Anyway he hopped out, I was able to drive on and pull in. He admitted full liability, he asked me did I use K garage (which I do) and we exchanged numbers. The worst thing was I was standing at the side of the road in my gym clothes, greasy hair, still a bit red faced and a bit woofy while it seemed all my neighbours were going for a walk!

I took it to the garage (after a shower) and they told me it was going to be €350 to repair- I didn’t think it was that bad but the door needs to be sprayed and the bumper is damaged and as well as that it’s annoying me every time I look at it. I rang the guy and he was OK with it, he knows the garage anyway that’s all fine. My Dad however was humming and hawing over the cost, in the end I pointed out I wasn’t paying it and to be honest I think if this guy is so matey with the garage they’ll do it for a bit less.  It’s going to be fixed on Friday- it’s a pain but it could have been far worse I suppose.  It was just one of those things that was a pure accident, I’d never normally even be there at that time but I’d woken up early and went to the gym about an hour before I usually do.

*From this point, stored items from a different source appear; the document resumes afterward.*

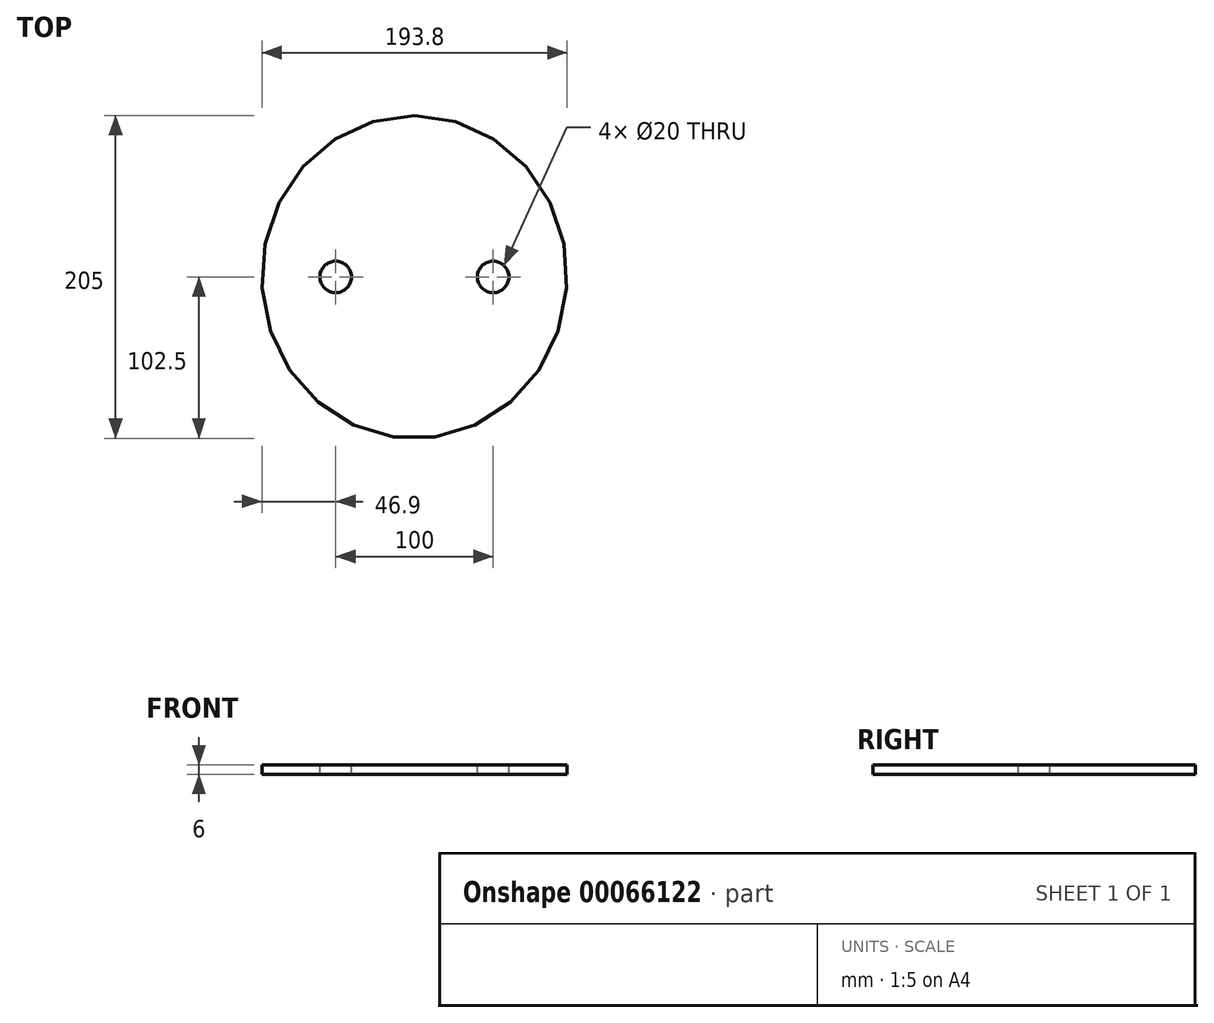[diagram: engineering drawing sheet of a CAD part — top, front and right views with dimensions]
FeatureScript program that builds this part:
annotation { "Feature Type Name" : "Feature", "Feature Type Description" : "" }
export const myFeature = defineFeature(function(context is Context, id is Id, definition is map)
    precondition{}
    {
        {
            var Q0;
            Q0=qCreatedBy(makeId("Top.planeOp"),FACE);
            var sketch = newSketch(context, id + "F0", { "sketchPlane" : qUnion([Q0])});
            skEllipse(sketch, "E0", {"center": v(0, 0) * mm, "majorRadius": 102.5 * mm, "minorRadius": 96.9 * mm, "majorAxis": v(0, 1)});
            skLineSegment(sketch, "E1", {"start": v(0, 102.5) * mm, "end": v(0, -102.5) * mm, "construction": true});
            skLineSegment(sketch, "E2", {"start": v(-96.9, 0) * mm, "end": v(96.9, 0) * mm, "construction": true});
            skSolve(sketch);
        }
        {
            var Q0;
            Q0=makeQuery(id+"F0.imprint","IMPRINT",FACE,{"disambiguationData":[TD([[makeQuery(id+"F0.imprint","IMPRINT",EDGE,{"derivedFrom":sQuery(id+"F0.wireOp",EDGE,"E0")}),1.0]])]});
            extrude(context, id + "F1", {"entities" : qUnion([Q0]), "depth" : 6 * mm});
        }
        {
            var Q0;
            Q0=makeQuery(id+"F1.opExtrude","CAP_FACE",FACE,{"disambiguationData":[OSD([sQuery(id+"F0.wireOp",EDGE,"E0")])],"isStart":false});
            var sketch = newSketch(context, id + "F2", { "sketchPlane" : qUnion([Q0])});
            skPoint(sketch, "E3", {"position": v(-50, 0) * mm});
            skPoint(sketch, "E4", {"position": v(50, 0) * mm});
            skSolve(sketch);
        }
        {
            var Q0;
            Q0=sQuery(id+"F2.wireOp",VERTEX,"E3");
            var Q1;
            Q1=sQuery(id+"F2.wireOp",VERTEX,"E4");
            var Q2;
            Q2=makeQuery(id+"F1.opExtrude","SWEPT_BODY",BODY,{"disambiguationData":[OSD([sQuery(id+"F0.wireOp",EDGE,"E0")])]});
            hole(context, id + "F3", {"style" : HoleStyle.SIMPLE, "holeDiameter" : 20 * mm, "endStyle" : HoleEndStyle.THROUGH, "locations" : qUnion([Q0, Q1]), "scope" : qUnion([Q2])});
        }
    });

That was all fine and really not that big a deal more and inconvenience, however I called to see my Aunt earlier and by the time I got there the rumour was that I’d been in a much more serious accident the – Gardaí were there blah blah blah WTF???? I hadn’t answered my mobile earlier and she was all in a flap. Why do people exaggerate so much, is there so little in their lives? Believe me, living round here sometimes is like living in a fishbowl. I don’t speak to some of the neighbours because of previous rubbernecking and gossiping incidents. If I want someone to know something I’ll tell them but people who stick their noses in without permission are liable to get them cut off!